Picking up on this theme, our newly renamed Southeast District has launched a campaign called “Bending the Arc” which is aimed at taking the racial and social justice work of Unitarian Universalism in the South to a new level.  With a vision for transforming the Southeast into the world we dream about, the campaign will, amongst other efforts, focus attention on racial justice in a Southern context, create linkages between congregations to maximize our social justice impact, assist congregations in developing effective interfaith and community partnerships, and seed UU legislative advocacy groups to work on critical social issues.

This is, of course, work that we are called to undertake at my congregation, the Unitarian Universalist Fellowship of the Peninsula, and I intend to begin a conversation in the new year about what that might mean for us and how we might engage with it.  We’ll start with workshops for youth and adults based on The Arc of the Universe is Long, a book recently published by the UUA’s Skinner House that presents a history of “Unitarian Universalists, Anti-Racism and the Journey from Calgary” from the mid-1980s to 2006.

Arc is based on original interviews as well as written records and other documents that address matters of race and ethnicity, and traces the work of anti-racist, anti-oppressive multiculturalism from the 1983 report Empowerment: One Denomination’s Quest for Racial Justice to the 1992 resolution “Racial and Cultural Diversity in Unitarian Universalism” through the renewed commitment expressed at the 2006 General Assembly to address racism and classism in Unitarian Universalist congregations.  The five-session curriculum by one of the authors, UU minister Leslie Takahashi Morris, is intended to generate a discussion about race, identity, relationships, social change and faith in ways that are respectful and constructive.

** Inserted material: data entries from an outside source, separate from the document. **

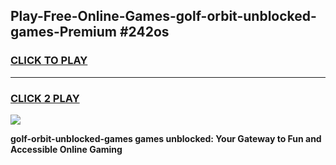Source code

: 
## Play-Free-Online-Games-golf-orbit-unblocked-games-Premium #242os
<h3>
<a href="https://premium.freeplayer.one?title=golf-orbit-unblocked-games&ref=8M">CLICK TO PLAY</a></h3>
<hr>

<h3>
<a href="https://premium.freeplayer.one?title=golf-orbit-unblocked-games&ref=8M">CLICK 2 PLAY</a>
  
</h3>

<a href="https://premium.freeplayer.one?title=golf-orbit-unblocked-games&ref=8M"><img src="https://clearcache.store/games.png"></a>


**golf-orbit-unblocked-games games unblocked: Your Gateway to Fun and Accessible Online Gaming**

The most recent issue of UU World includes an article by UU minister Mark Morrison-Reed, whose Black Pioneers in a White Denomination is generally credited with renewing the Unitarian Universalist conversation around race and racism in the 1980s.  In that article, he notes that UUs remain unreconciled over issues of multiculturalism four decades after our Association wounded itself over “black empowerment”, and yet even that failure to live up to our vaunted ideals underscores our common humanity.  The Arc of the Universe Is Long reminds us that our journey toward justice continues, so let us dedicate ourselves to this soul work of redemption and transformation!